Ella Lukatskaya’s mother Shendel Smertenko

My mother Shendel (Sophia) Smertenko. Photo made in 1920s in Kiev.  

They decided to send my mother and two other children to an orphanage to save them from starvation. 

This house gave shelter to little boys and girls. They were living separately, and the synagogue acolytes' wives were taking care of them. The children received traditional Jewish education there, but my mother told me she didn't feel quite at home at this place. 

My mother went to school at the synagogue and studied three years there. My mother's mother tongue was Yiddish, but my mother knew Hebrew (she could read and write) and she had had an introductory course for Torah. In 1914 she had to terminate her studies, due to WWI. My mother's older brother was recruited to the front and again the family was left without any means of existence. Almost all children, including my mother (she was 10 years old) went to work. My mother went to the garment factory. This was the beginning of my mother's work experience and a turning point in her life. She changed her environment from Jewish to the working proletariat. In 3 years time she developed strong revolutionary and atheist ideas.

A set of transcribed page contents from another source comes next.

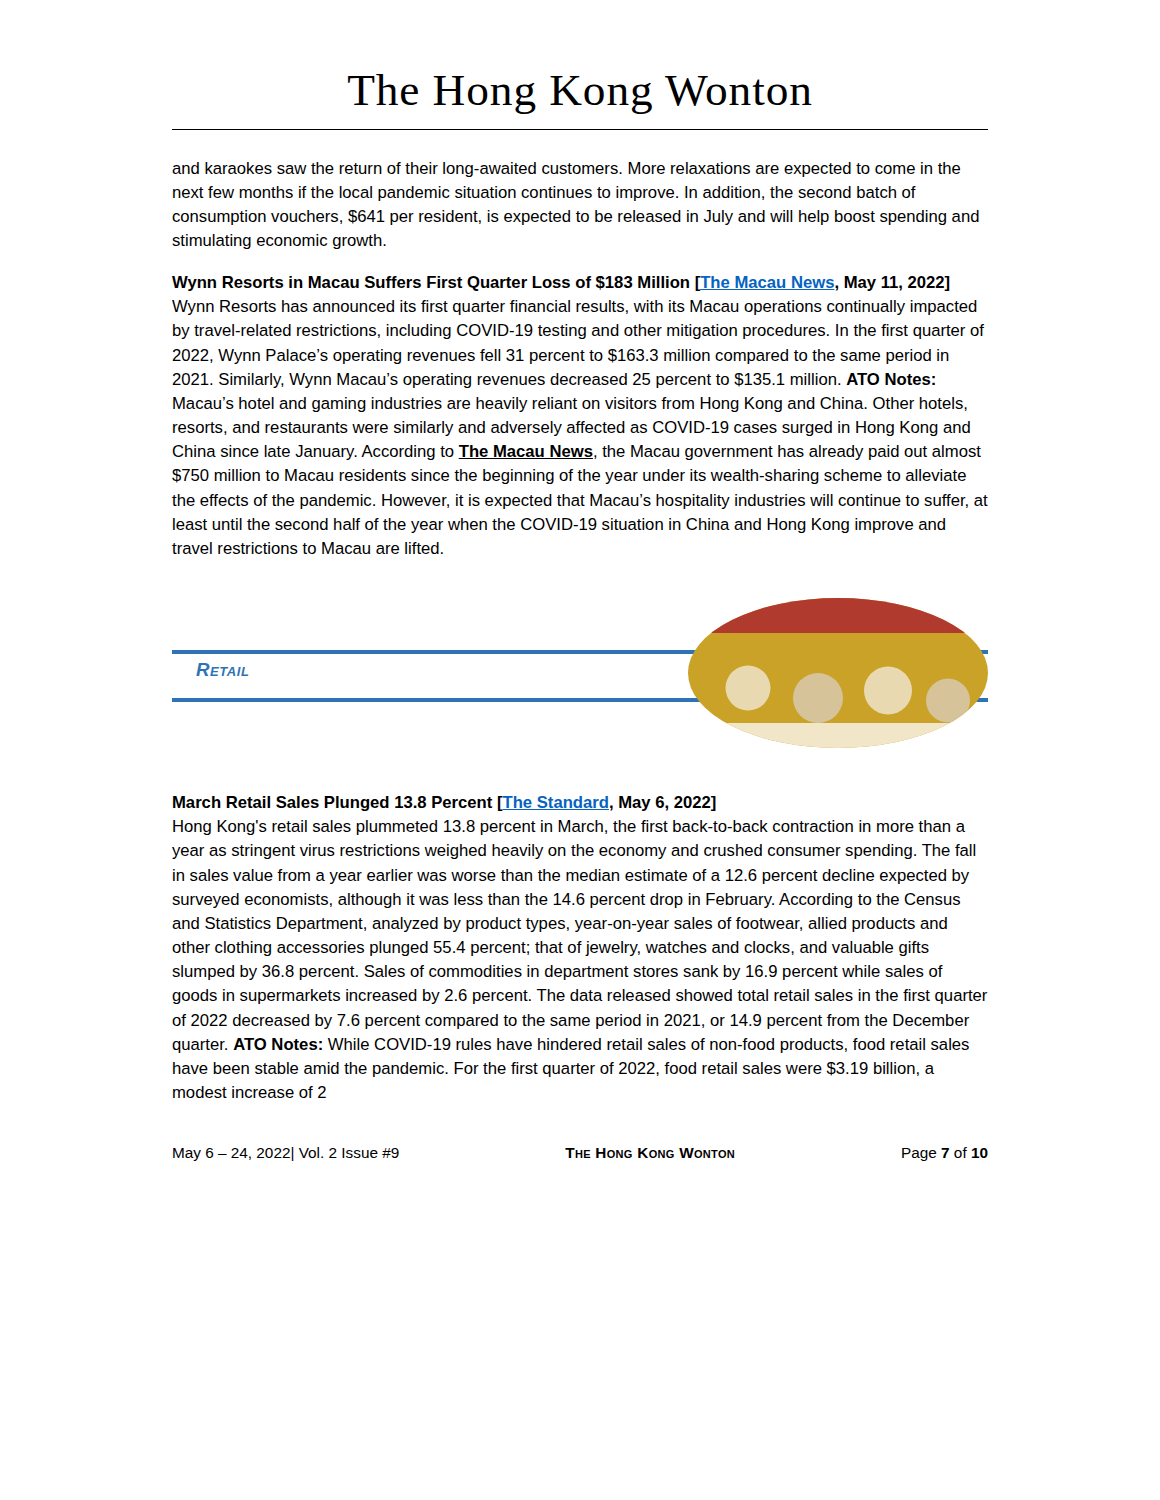The Hong Kong Wonton
and karaokes saw the return of their long-awaited customers. More relaxations are expected to come in the next few months if the local pandemic situation continues to improve. In addition, the second batch of consumption vouchers, $641 per resident, is expected to be released in July and will help boost spending and stimulating economic growth.
Wynn Resorts in Macau Suffers First Quarter Loss of $183 Million [The Macau News, May 11, 2022]
Wynn Resorts has announced its first quarter financial results, with its Macau operations continually impacted by travel-related restrictions, including COVID-19 testing and other mitigation procedures. In the first quarter of 2022, Wynn Palace’s operating revenues fell 31 percent to $163.3 million compared to the same period in 2021. Similarly, Wynn Macau’s operating revenues decreased 25 percent to $135.1 million. ATO Notes: Macau’s hotel and gaming industries are heavily reliant on visitors from Hong Kong and China. Other hotels, resorts, and restaurants were similarly and adversely affected as COVID-19 cases surged in Hong Kong and China since late January. According to The Macau News, the Macau government has already paid out almost $750 million to Macau residents since the beginning of the year under its wealth-sharing scheme to alleviate the effects of the pandemic. However, it is expected that Macau’s hospitality industries will continue to suffer, at least until the second half of the year when the COVID-19 situation in China and Hong Kong improve and travel restrictions to Macau are lifted.
Retail
March Retail Sales Plunged 13.8 Percent [The Standard, May 6, 2022]
Hong Kong's retail sales plummeted 13.8 percent in March, the first back-to-back contraction in more than a year as stringent virus restrictions weighed heavily on the economy and crushed consumer spending. The fall in sales value from a year earlier was worse than the median estimate of a 12.6 percent decline expected by surveyed economists, although it was less than the 14.6 percent drop in February. According to the Census and Statistics Department, analyzed by product types, year-on-year sales of footwear, allied products and other clothing accessories plunged 55.4 percent; that of jewelry, watches and clocks, and valuable gifts slumped by 36.8 percent. Sales of commodities in department stores sank by 16.9 percent while sales of goods in supermarkets increased by 2.6 percent. The data released showed total retail sales in the first quarter of 2022 decreased by 7.6 percent compared to the same period in 2021, or 14.9 percent from the December quarter. ATO Notes: While COVID-19 rules have hindered retail sales of non-food products, food retail sales have been stable amid the pandemic. For the first quarter of 2022, food retail sales were $3.19 billion, a modest increase of 2
May 6 – 24, 2022| Vol. 2 Issue #9
The Hong Kong Wonton
Page 7 of 10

My mother believed that the revolution was liberation from poverty and fear for being Jewish. She strongly believed that there would never be any pogroms and that all people would be well off and happy. She was absorbed by the revolution. In the 20s she became one of the first Komsomol members in Kiev. She was a member of the Komsomol unit of Ratmanskiy. He was a famous revolutionary and a Jew. He was killed by a bandit later. My mother switched to Russian when she was 13-14 years old. When she was an apprentice at the factory she was trying to make speeches, and they were in Russian, of course. Since then she spoke Russian. She only spoke Yiddish with her mother Ita until January 1941 when my grandmother died.